Brano del documento:
══════
ANCONA - Dopo il Covid, il caro gasolio. La tempesta perfetta per i pescherecci delle Marche che si ritrovano a fare i conti con un effetto guerra devastante a tal punto che c’è anche chi ha deciso di spegnere i motori e non andare in mare. I bilanci saltano, la filiera ittica annaspa e mai come in questo momento uno dei settori trainanti dell’economia marchigiana rischia di perdere i pezzi.
Succede adesso, che il conflitto tra Russia ed Ucraina ha inasprito ancora di più una situazione diventata già allarmante da diverse settimane.
E succede che l’aumento spropositato del costo del gasolio sta portando gli armatori - quelli con grandi pescherecci - a prendere decisioni drastiche a cui mai si era arrivati. «Come Coldiretti la risposta più immediata che possiamo dare è chiedere di sbloccare velocemente le risorse nazionali ed europee per fornire subito liquidità alle imprese», sottolinea la presidente regionale Maria Letizia Gardoni.
══════
Estratto dei dati:
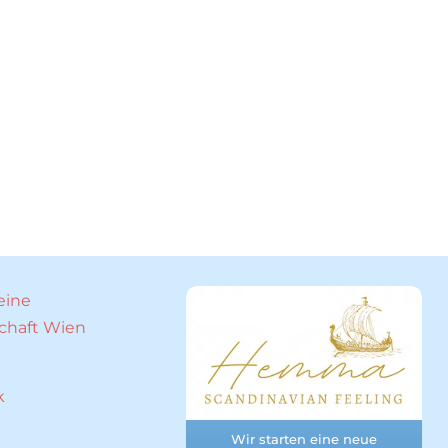
eine
chaft Wien
k
Wir starten
eine neue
══════
Consegna:
Scrivi il seguito dell'articolo sui pescherecci delle Marche e il caro gasolio, riprendendo dopo la sua ultima frase.

Risultato dell'esercizio:
I dati regionali
Nelle Marche, quinta marineria d’Italia, operano 750 pescherecci - oltre 180 “energivori” che danno lavoro a circa 1.500 addetti: un sistema economico che fornisce 21mila tonnellate di pescato all’anno, pari all’11% della produzione nazionale e con un fatturato di oltre 100milioni di euro. Con l’invasione dell’Ucraina da parte della Russia il prezzo medio del gasolio per la pesca è praticamente raddoppiato (+90%) rispetto allo scorso anno, costringendo i pescherecci italiani e dunque anche quelli marchigiani a navigare in perdita o a tagliare le uscite favorendo le importazioni di pesce straniero. «L’effetto dell’incremento del prezzo medio del gasolio - sottolinea la Coldiretti Impresapesca - si sta abbattendo come una tempesta sull’attività dei pescherecci. Fino ad oltre la metà dei costi che le aziende ittiche devono sostenere è rappresentata, infatti, proprio dal carburante. Con gli attuali ricavi la maggior parte delle imprese non riesce a coprire nemmeno i costi energetici oltre alle altre voci che gli armatori devono sostenere per la normale attività».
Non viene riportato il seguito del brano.